*Work instruction:* Leave every image out, and return the rest of the data word for word.

*Data:*
....
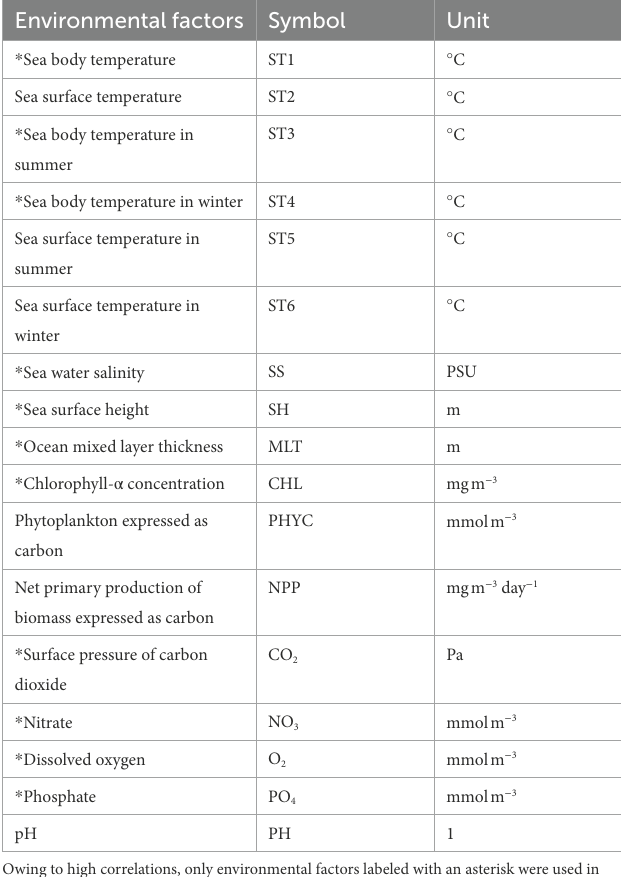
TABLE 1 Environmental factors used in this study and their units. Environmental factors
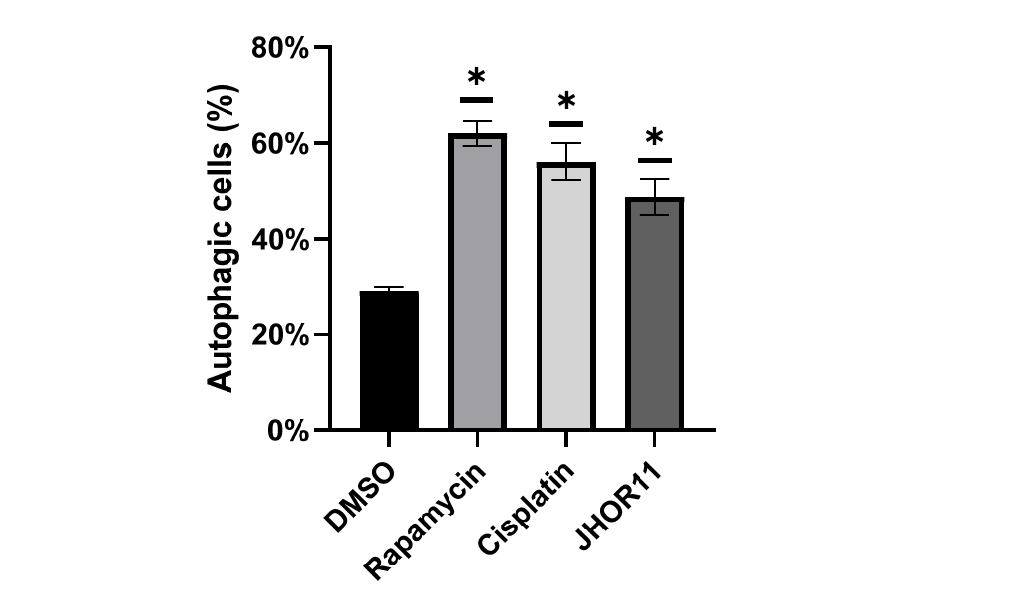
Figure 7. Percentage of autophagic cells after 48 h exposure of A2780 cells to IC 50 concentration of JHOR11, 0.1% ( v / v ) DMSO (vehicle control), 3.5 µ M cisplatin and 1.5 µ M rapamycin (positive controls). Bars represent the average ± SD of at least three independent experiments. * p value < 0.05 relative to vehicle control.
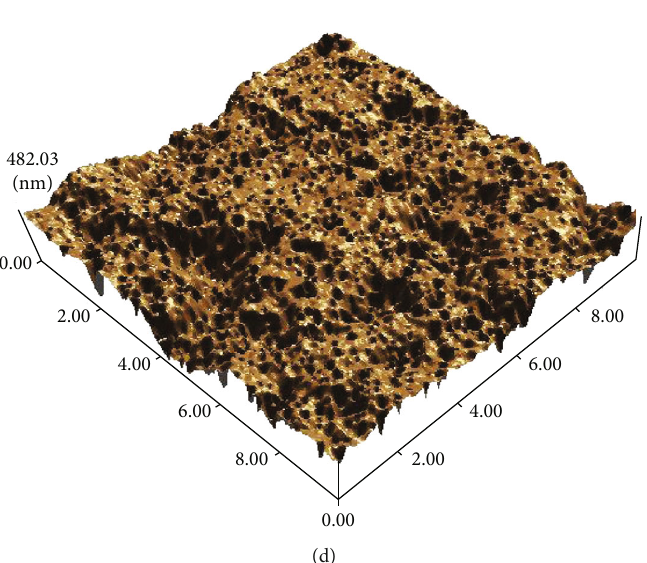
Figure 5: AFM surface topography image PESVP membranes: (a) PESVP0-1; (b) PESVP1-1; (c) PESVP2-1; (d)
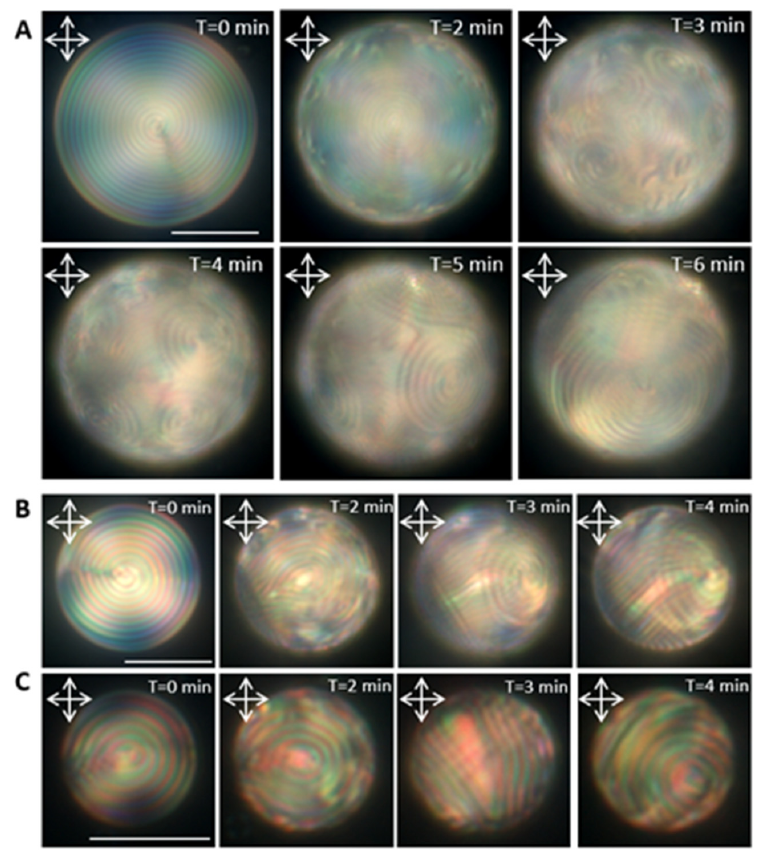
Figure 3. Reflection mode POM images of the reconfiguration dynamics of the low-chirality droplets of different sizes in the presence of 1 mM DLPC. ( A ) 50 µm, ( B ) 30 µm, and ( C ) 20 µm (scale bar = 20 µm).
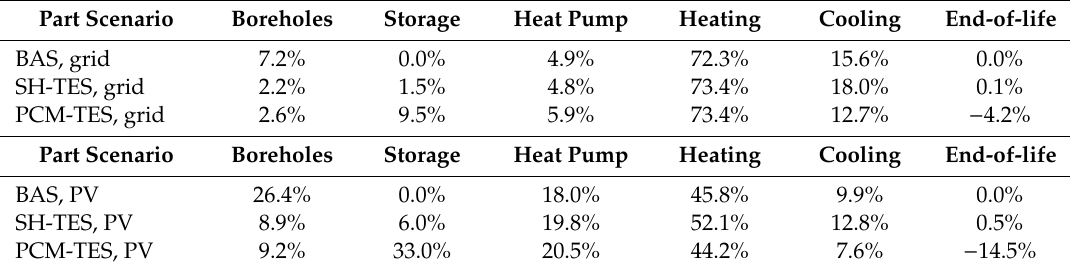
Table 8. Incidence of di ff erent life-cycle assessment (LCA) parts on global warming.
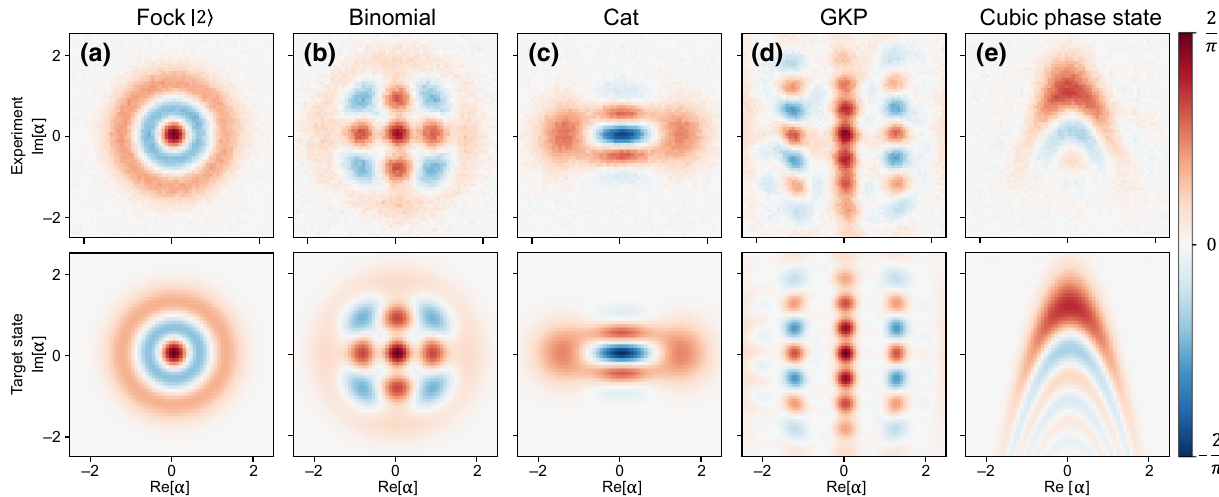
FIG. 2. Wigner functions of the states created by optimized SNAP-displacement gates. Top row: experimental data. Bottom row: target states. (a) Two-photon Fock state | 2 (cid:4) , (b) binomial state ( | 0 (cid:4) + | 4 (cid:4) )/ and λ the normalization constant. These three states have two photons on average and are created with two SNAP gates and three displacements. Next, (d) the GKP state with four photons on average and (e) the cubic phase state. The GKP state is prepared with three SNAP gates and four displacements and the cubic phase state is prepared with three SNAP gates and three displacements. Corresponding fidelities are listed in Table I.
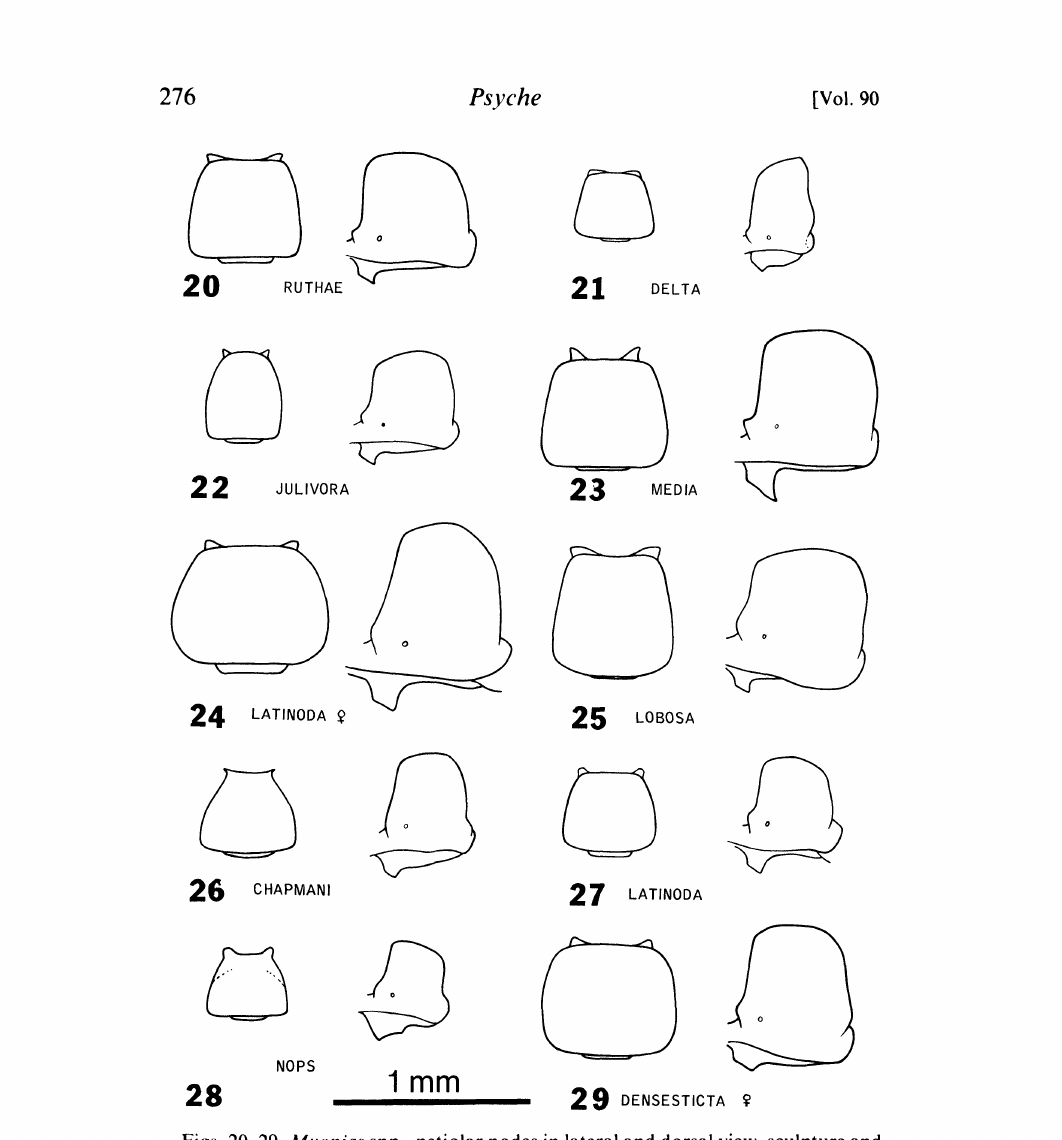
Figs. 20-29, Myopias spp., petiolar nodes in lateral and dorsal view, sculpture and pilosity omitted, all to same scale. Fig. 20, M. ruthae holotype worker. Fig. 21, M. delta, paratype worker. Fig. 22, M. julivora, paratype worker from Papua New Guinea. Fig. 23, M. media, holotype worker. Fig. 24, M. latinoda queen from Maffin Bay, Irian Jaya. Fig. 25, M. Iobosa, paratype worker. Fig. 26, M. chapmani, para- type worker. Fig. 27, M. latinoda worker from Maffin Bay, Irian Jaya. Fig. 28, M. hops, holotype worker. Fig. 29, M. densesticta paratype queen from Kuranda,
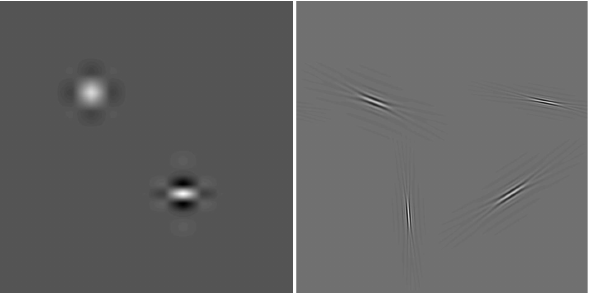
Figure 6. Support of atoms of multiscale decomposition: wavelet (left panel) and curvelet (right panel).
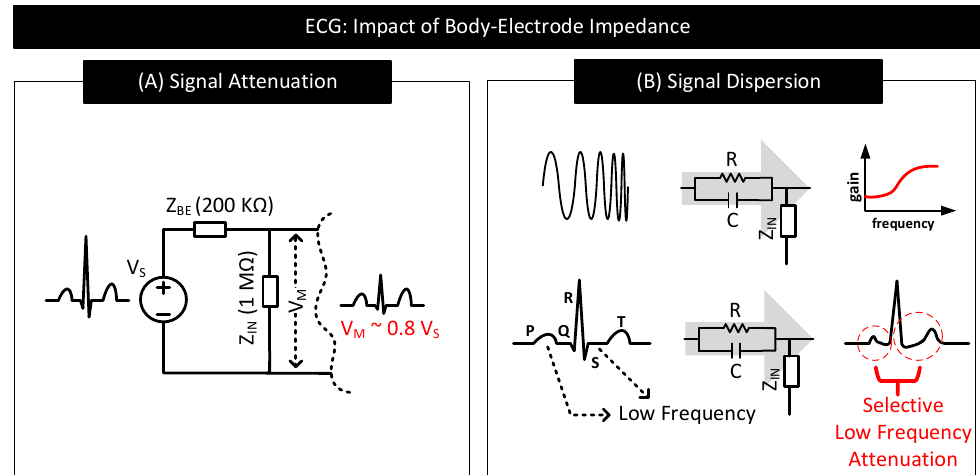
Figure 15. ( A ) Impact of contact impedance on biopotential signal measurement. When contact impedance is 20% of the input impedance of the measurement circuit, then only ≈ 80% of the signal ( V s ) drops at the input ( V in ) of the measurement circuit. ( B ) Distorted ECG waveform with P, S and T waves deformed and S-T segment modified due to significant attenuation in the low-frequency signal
....
*Response area:*
TABLE 1 Environmental factors used in this study and their units. Environmental factors
Figure 7. Percentage of autophagic cells after 48 h exposure of A2780 cells to IC 50 concentration of JHOR11, 0.1% ( v / v ) DMSO (vehicle control), 3.5 µ M cisplatin and 1.5 µ M rapamycin (positive controls). Bars represent the average ± SD of at least three independent experiments. * p value < 0.05 relative to vehicle control.
Figure 5: AFM surface topography image PESVP membranes: (a) PESVP0-1; (b) PESVP1-1; (c) PESVP2-1; (d)
Figure 3. Reflection mode POM images of the reconfiguration dynamics of the low-chirality droplets of different sizes in the presence of 1 mM DLPC. ( A ) 50 µm, ( B ) 30 µm, and ( C ) 20 µm (scale bar = 20 µm).
Table 8. Incidence of di ff erent life-cycle assessment (LCA) parts on global warming.
FIG. 2. Wigner functions of the states created by optimized SNAP-displacement gates. Top row: experimental data. Bottom row: target states. (a) Two-photon Fock state | 2 (cid:4) , (b) binomial state ( | 0 (cid:4) + | 4 (cid:4) )/ and λ the normalization constant. These three states have two photons on average and are created with two SNAP gates and three displacements. Next, (d) the GKP state with four photons on average and (e) the cubic phase state. The GKP state is prepared with three SNAP gates and four displacements and the cubic phase state is prepared with three SNAP gates and three displacements. Corresponding fidelities are listed in Table I.
Figs. 20-29, Myopias spp., petiolar nodes in lateral and dorsal view, sculpture and pilosity omitted, all to same scale. Fig. 20, M. ruthae holotype worker. Fig. 21, M. delta, paratype worker. Fig. 22, M. julivora, paratype worker from Papua New Guinea. Fig. 23, M. media, holotype worker. Fig. 24, M. latinoda queen from Maffin Bay, Irian Jaya. Fig. 25, M. Iobosa, paratype worker. Fig. 26, M. chapmani, para- type worker. Fig. 27, M. latinoda worker from Maffin Bay, Irian Jaya. Fig. 28, M. hops, holotype worker. Fig. 29, M. densesticta paratype queen from Kuranda,
Figure 6. Support of atoms of multiscale decomposition: wavelet (left panel) and curvelet (right panel).
Figure 15. ( A ) Impact of contact impedance on biopotential signal measurement. When contact impedance is 20% of the input impedance of the measurement circuit, then only ≈ 80% of the signal ( V s ) drops at the input ( V in ) of the measurement circuit. ( B ) Distorted ECG waveform with P, S and T waves deformed and S-T segment modified due to significant attenuation in the low-frequency signal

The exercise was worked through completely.